You are what you love! Interesting thought, isn’t it? It’s one that has been causing me to think quite a bit about the way we teach and disciple others. Notice that it’s not what we think, but what we love that forms us. It’s not that our mind is not important, but there is more to us than just the intellect. And thus, this is why James K. A. Smith has written extensively about what shapes us as humans.
So what do you love? The answer might not be so obvious. Naturally, for those of us who follow Christ, we would tend to say “Jesus.” But what we really love can be see from our actions. It’s not just what we say we love, but what we do that displays where our affections lie. And not only do our actions display what we love, but they also reinforce what we love. Our “cultural practices,” writes Smith, can be dangerous “when we fail to realize that these aren’t just things we do but things that do something to us.”
We must realize that what we do daily changes us. “Our deepest existential hungers,” according to Smith, “are being trained and habituated (“automated”) without our realizing it.” And the tragedy is that what our culture trains us to hunger and thirst for will never satisfy. So what do we do? We change our habits. “You can’t just think your way to new hungers,” writes Smith. It requires changing what you do which in turn, recreates new desires and new loves.

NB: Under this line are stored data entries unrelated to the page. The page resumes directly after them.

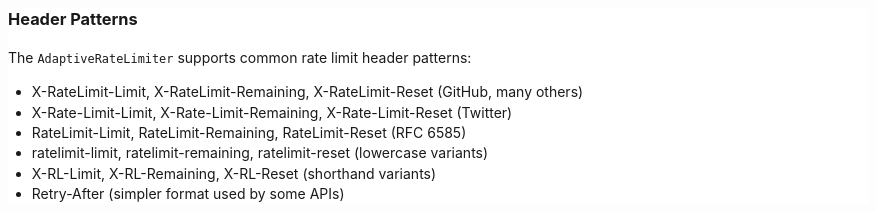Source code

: ### Header Patterns

The `AdaptiveRateLimiter` supports common rate limit header patterns:

- X-RateLimit-Limit, X-RateLimit-Remaining, X-RateLimit-Reset (GitHub, many
  others)
- X-Rate-Limit-Limit, X-Rate-Limit-Remaining, X-Rate-Limit-Reset (Twitter)
- RateLimit-Limit, RateLimit-Remaining, RateLimit-Reset (RFC 6585)
- ratelimit-limit, ratelimit-remaining, ratelimit-reset (lowercase variants)
- X-RL-Limit, X-RL-Remaining, X-RL-Reset (shorthand variants)
- Retry-After (simpler format used by some APIs)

So you want to be conformed to the image of God? According to Smith, it’s more than just thinking God’s thoughts after Him. It is also desiring what He desires. But to learn to desire what God desires must be bigger than just an intellectual exercise. It must also involve the body and imagination. And for Smith, it is worship that accomplishes this. “Christian worship doesn’t just teach us how to think,” writes Smith, “it teaches us how to love, and it does so by inviting us into the biblical story and implanting that story in our bones.”
It is our gathering to worship in which God calls us, communes with us, listens to us in prayers of worship and confession, and then sends us out to live in obedience to His word that we are shaped and then led to love Him. It is in worship that we are led to see the beauty of who God is and what He has done along with His desires for His creation. And as this captures us, it moves us. Thus, the importance of the act of worship both weekly with a local church and privately each day.
Smith shares a quote by Antoine de Saint-Exupery which seems to capture much of what he is writing about and hopefully of what I have tried to briefly mention above. Antoine writes…
If you want to build a ship, don’t drum up people to collect wood and don’t assign them tasks and work, but rather teach them to long for the endless immensity of the sea.